“All the darkness in the world cannot extinguish the light of a single candle.”
‘The Flowers of St Francis’, directed by Roberto Rossellini in 1950, is an Italian historical drama charting incidents in the career of Francis of Assisi. The structure of the film is nine ‘chapters’, each telling a parable from the ministry of Francis, and the nine cumulatively building up to the moment the Franciscan monks head off individually to preach across Italy. Rossellini’s cast are mostly non-actors, with monks playing the roles of the Franciscans. There is an austerity throughout this film, but with this simplicity comes a profound feeling of sincerity and spirituality. There is no attempt to romanticise the actions of the monks, instead their actions and their compassion become the main focus. There is also a sense of childlike wonder in the way Rossellini presents his subjects, from their wide-eyed and innocent approach to the wider world, to the final method of deciding who will go where to preach – the monks spin round until they are dizzy and the direction they stagger in dictates which city they head towards.
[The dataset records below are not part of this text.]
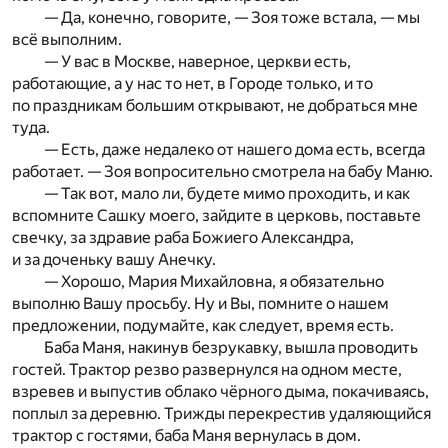
— Да, конечно, говорите, — Зоя тоже встала, — мы
всё выполним.
— У вас в Москве, наверное, церкви есть,
работающие, а у нас то нет, в Городе только, и то
по праздникам большим открывают, не добраться мне
туда.
— Есть, даже недалеко от нашего дома есть, всегда
работает. — Зоя вопросительно смотрела на бабу Маню.
— Так вот, мало ли, будете мимо проходить, и как
вспомните Сашку моего, зайдите в церковь, поставьте
свечку, за здравие раба Божиего Александра,
и за доченьку вашу Анечку.
— Хорошо, Мария Михайловна, я обязательно
выполню Вашу просьбу. Ну и Вы, помните о нашем
предложении, подумайте, как следует, время есть.
Баба Маня, накинув безрукавку, вышла проводить
гостей. Трактор резво развернулся на одном месте,
взревев и выпустив облако чёрного дыма, покачиваясь,
поплыл за деревню. Трижды перекрестив удаляющийся
трактор с гостями, баба Маня вернулась в дом.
For all this simplicity, the film is tightly filmed and the cinematography is outstanding. The highlight of the film (a moment picked out by Martin Scorsese in his documentary of Italian cinema) is the encounter between Francis and a leper. The scene is shot on a silent field at night as the monk is travelling home, the leper comes out of the darkness with the only sound being his bell. It’s a small but intense moment of film that is unforgettable.
Would I recommend it? Yes – it’s a profound and beautifully shot film that turns what could have been a preachy subject into something more accessible and cinematically compelling. Watch in a double bill with Pasolini’s ‘The Gospel According to St Matthew’.